[Saved data entries]
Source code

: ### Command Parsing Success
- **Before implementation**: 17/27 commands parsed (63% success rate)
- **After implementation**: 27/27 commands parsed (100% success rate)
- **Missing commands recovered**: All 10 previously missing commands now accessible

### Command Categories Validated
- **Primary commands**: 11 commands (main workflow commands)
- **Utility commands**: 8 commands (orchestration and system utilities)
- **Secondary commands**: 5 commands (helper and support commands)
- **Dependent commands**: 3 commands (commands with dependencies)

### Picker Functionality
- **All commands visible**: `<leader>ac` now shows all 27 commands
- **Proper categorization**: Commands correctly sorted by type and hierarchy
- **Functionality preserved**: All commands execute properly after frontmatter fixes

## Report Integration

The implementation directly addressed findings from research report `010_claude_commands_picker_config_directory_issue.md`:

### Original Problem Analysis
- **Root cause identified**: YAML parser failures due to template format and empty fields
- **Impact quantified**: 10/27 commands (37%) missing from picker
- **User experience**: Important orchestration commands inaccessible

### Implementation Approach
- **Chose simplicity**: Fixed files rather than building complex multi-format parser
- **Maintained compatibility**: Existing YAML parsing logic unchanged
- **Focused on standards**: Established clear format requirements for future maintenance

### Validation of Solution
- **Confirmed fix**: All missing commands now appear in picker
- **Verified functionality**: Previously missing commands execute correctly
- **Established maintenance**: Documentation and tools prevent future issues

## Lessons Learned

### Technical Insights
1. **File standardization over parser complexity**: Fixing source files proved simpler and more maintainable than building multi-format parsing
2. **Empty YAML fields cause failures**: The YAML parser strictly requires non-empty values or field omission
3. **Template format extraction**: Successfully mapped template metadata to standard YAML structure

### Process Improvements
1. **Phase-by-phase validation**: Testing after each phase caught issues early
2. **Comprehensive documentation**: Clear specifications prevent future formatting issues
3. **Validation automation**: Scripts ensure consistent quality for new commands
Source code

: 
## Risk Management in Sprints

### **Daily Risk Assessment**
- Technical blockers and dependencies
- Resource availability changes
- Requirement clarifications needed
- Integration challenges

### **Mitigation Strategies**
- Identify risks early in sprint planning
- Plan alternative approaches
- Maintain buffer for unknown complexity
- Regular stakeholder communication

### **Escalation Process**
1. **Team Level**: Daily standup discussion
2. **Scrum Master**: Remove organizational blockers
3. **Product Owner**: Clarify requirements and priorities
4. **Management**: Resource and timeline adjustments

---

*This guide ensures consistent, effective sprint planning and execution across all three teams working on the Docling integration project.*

Exercise instructions: Rewrite everything in the listing from the line containing "### Implementation Approach" down to the line containing "- **Maintained compatibility**: Existing", swapping "simplicity" for "clarity" and leaving the rest as it is.

Solved problem:
### Implementation Approach
- **Chose clarity**: Fixed files rather than building complex multi-format parser
- **Maintained compatibility**: Existing YAML parsing logic unchanged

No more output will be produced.